「人生を楽しもう」シャンティ デイズ 365日、幸せな呼吸 ロロ・トマシさんの映画レビュー(感想・評価)
人生を楽しもう
育ちも境遇も全く違う、ヨガ講師兼モデルのKUMI(道端ジェシカ)と、明るいだけが取り柄の凡骨な海空(門脇麦)。そんな二人がヨガを通して徐々に分かち難い友情を育んでいく……というお話ですが。
最初ね、観る前は自分、ヨガの啓蒙運動的なだけの映画かと思って少し身構えてたんですよね。
やあすいません、全く違いました。
まあ、確かにヨガは出てくるし、展開の中で結構な比重に置かれてるんですけど、ただそこをガンガン推ししてるってノリでもなくて。ストーリーの流れにポンと上手に組み込んで来てるなあ、という印象でした。
諸々の人物や設定のタイプもステレオっちゃあステレオなんですけども、まあこういう内容に捻りを加え過ぎてもあんまり意味ないですしね。その分、深刻さをなるべく省いた「ゆるさ」に特化していて、そういう方向で丁寧に作ってるんですよね。だからなのか、自分的には意外と物語に引き込まれていったというか。

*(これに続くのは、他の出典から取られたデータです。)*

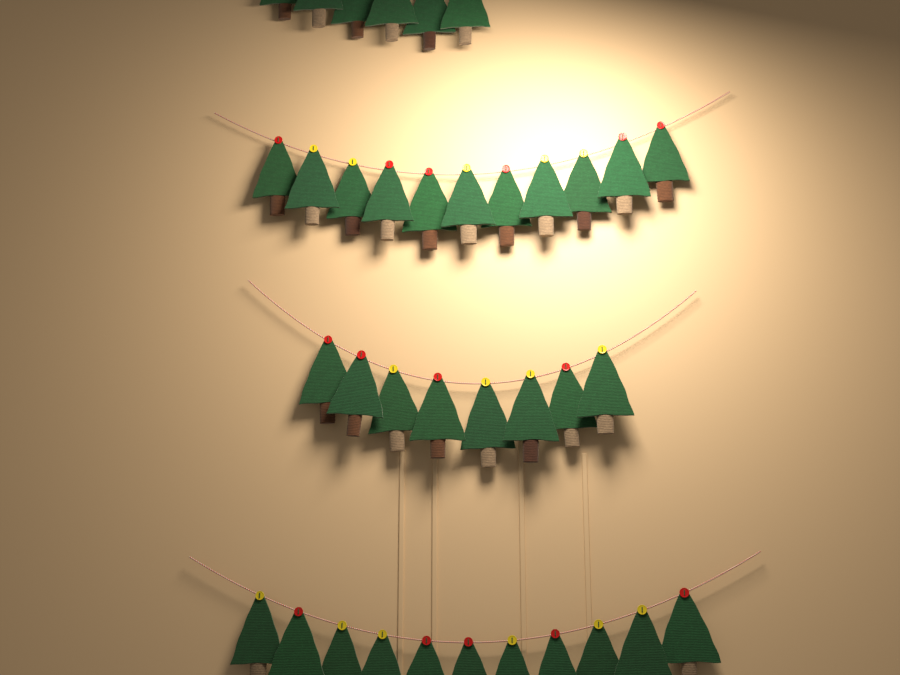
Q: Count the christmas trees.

でも、なんていうか、その「ゆるさ」が割と辛辣な方向にちょいちょいと舵が切られる場面があって、そこも変なバランスでね、なんか楽しかったんですよ。一例を挙げると、二人が友情を育むきっかけっつーのが笑っていいのか笑っちゃいけないのかって内容で。海空が街中で意気投合した男が最悪でね、なんとソイツが詐欺師で、出会った夜に処女を奪われた挙句に、家財道具と貯金全部盗まれて路頭に迷っちゃって、そんな所をKUMIに助けてもらうっていう。あれって「ゆるさ」に包んでるけど、かなりヘビーな事件だよね?ていう。あとは、そうだな、KUMIの自殺未遂的な内容も入れてみたりして。
だけど、彼女達を立ち直らせるのは結局ヨガなんだよね、ていう。うまくまとめたなあ、と。
ラストには5分間の瞑想タイムを挿入してみたり、これを観てヨガやってみよう!て人も出てくるんじゃないでしょうかね。うん、面白かったです。